AlanReads: CHRISTINE FALLS, by Benjamin Black

It's never been a secret that Benjamin Black is really Man Booker Prize winner John Banville. Even the copy accompanying the author's photo on the inside-back flap of the dust jacket proclaims, "Bennamin Black is the pen name of acclaimed author John Banville..." So why bother with a pen name?

Some might see it as a literary author's defense against accusations of slumming. (How dare he write something as common as a "crime novel!") But those who follow Banville's various articles and interviews know that, surprisingly enough, he is a huge fan of the Parker novels Donald E. Westlake writes unter the pen name Richard Stark. These days, everyone knows that Stark is really Westlake, but the pen name remains. So Banville might be paying homage to Westlake by adopting a different writing persona and a different name to go along with it, as Westlake continues to do for the more noir-ish Parker stories.

Names aside, the question remains: is this a book that crime fiction fans should read? And the answer is: Oh, yes! You should.

Without sacrificing the intense psychological insights of his characters, Banville-as-Black gives slightly more emphasis to plot development and has produced a very impressive, very involving and, yes, literary crime novel.
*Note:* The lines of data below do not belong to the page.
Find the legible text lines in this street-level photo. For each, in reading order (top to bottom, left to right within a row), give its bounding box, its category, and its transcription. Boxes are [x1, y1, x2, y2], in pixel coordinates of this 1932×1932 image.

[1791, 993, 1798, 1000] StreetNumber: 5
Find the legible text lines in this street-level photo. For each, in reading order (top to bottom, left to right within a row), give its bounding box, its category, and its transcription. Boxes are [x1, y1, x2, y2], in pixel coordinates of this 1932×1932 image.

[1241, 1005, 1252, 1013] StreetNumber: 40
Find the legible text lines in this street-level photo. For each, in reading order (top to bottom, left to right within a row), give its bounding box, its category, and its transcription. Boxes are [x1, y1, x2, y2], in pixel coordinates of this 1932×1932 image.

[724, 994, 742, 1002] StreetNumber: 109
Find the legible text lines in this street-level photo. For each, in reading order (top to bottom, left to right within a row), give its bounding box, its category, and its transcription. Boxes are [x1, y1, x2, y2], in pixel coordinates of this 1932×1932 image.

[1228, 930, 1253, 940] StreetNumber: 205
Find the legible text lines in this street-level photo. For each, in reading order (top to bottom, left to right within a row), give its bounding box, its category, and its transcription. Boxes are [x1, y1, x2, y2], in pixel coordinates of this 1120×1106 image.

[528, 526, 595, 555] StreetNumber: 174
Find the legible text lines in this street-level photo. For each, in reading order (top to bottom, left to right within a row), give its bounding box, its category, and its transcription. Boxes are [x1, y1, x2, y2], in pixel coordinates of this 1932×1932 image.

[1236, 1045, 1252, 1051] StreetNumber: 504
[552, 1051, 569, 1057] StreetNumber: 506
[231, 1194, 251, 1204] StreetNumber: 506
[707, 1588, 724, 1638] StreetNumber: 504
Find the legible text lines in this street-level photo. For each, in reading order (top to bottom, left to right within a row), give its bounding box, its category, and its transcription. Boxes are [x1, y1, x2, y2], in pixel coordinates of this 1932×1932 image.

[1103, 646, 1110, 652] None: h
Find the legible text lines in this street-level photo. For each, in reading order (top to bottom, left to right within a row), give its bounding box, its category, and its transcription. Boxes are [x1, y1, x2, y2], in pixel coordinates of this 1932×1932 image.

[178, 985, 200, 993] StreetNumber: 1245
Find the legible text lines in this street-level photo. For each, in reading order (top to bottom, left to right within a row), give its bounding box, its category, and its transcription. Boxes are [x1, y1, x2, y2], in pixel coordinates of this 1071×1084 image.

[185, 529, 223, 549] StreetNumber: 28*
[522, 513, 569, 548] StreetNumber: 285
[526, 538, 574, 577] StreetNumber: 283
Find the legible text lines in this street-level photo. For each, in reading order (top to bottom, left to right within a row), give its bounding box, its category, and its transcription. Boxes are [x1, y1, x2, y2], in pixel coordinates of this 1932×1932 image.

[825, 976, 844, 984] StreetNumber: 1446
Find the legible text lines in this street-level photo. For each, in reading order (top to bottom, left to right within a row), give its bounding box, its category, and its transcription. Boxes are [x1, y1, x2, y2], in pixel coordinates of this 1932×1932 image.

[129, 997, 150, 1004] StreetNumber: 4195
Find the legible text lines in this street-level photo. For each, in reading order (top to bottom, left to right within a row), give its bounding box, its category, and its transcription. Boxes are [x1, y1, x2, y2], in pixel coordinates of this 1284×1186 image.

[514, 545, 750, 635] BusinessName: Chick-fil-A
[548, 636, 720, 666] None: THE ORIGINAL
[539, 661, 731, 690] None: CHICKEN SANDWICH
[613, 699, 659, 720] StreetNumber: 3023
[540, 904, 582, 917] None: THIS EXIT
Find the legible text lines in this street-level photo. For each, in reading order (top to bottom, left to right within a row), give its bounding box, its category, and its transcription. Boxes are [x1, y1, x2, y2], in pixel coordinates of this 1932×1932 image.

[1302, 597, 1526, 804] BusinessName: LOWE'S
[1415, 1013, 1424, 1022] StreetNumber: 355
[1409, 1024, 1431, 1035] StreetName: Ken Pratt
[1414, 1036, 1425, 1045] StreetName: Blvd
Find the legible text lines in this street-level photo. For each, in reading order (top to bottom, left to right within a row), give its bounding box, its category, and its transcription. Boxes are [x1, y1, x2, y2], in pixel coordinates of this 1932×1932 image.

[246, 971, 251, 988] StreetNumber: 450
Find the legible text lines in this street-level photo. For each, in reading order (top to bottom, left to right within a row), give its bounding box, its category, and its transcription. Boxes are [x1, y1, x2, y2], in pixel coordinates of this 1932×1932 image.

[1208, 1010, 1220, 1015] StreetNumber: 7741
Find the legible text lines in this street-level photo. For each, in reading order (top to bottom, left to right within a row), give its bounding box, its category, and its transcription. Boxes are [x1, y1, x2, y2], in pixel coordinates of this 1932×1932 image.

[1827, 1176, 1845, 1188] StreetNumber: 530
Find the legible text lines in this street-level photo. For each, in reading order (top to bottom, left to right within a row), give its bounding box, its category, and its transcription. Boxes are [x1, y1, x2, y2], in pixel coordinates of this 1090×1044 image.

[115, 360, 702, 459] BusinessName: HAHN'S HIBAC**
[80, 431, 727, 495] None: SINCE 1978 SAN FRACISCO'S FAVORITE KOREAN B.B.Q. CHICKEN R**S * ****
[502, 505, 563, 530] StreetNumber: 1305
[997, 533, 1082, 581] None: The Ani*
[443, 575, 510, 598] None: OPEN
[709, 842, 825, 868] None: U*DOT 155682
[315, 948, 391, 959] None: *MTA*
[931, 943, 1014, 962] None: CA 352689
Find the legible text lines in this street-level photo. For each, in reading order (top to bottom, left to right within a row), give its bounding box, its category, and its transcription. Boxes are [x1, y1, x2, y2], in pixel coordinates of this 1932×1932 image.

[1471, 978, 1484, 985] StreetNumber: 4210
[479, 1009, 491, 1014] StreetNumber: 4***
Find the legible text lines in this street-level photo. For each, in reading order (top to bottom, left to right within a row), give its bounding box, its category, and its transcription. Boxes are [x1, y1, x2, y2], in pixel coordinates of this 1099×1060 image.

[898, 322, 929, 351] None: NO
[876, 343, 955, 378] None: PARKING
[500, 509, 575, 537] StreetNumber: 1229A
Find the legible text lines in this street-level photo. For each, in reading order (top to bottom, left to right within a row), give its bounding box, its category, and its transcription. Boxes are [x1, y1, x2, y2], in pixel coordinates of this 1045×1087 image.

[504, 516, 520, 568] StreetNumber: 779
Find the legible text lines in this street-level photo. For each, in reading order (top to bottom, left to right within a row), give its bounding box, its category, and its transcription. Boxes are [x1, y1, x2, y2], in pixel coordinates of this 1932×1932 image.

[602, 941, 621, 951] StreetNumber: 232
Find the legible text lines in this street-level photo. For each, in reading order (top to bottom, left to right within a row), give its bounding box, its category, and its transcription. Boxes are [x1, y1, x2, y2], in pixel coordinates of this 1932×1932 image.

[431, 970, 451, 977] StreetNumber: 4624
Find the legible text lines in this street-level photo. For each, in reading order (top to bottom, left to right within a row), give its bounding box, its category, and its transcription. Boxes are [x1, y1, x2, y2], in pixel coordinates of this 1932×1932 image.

The setting is Dublin in the 1950s and the main character is Quirke Girffin, a moody, hard-drinking pathologist who si more comfortable among the dead than he is the living. One evening, following an office party, Quirke discovers his brother-in-law, Malachy Griffin, a prominent obstetrician, altering the file of a recently deceased young woman named Christing Falls. It doesn't take long for Quirke to determine that Malachy has tampered with the woman's cause of death, and he sets out to find out why. What he uncovers not only solves the mystery of Christine Falls, but causes him to reconsider his family and his life.

This is a richly rewarding reading experience, as Banville/Black manages to balance the interior observations and emotions of each of the characters while maintaining the pace and moving the plot developments foward in a manner that keeps the reader turning pages until the end. And the descriptions of both the damp, pub-lined streets of Dublin, as well as the wintery Boston countryside (where the narrative shifts toward the end) are a evocative as anything Banville has written under his own name.

This is the kind of book crime fictions fans can show readers of mainstream fiction to prove that a crime/suspense novel can be as literary and moving as any work of fiction (much like the recent works of, say, George P. Pelecanos, and several others). According to the dust jacket copy, this is the first in an intended series featuring Quirke Griffin. And that's good news for all who enjoy excellent writing, deeply introspective and moody emotions along with their dark doings.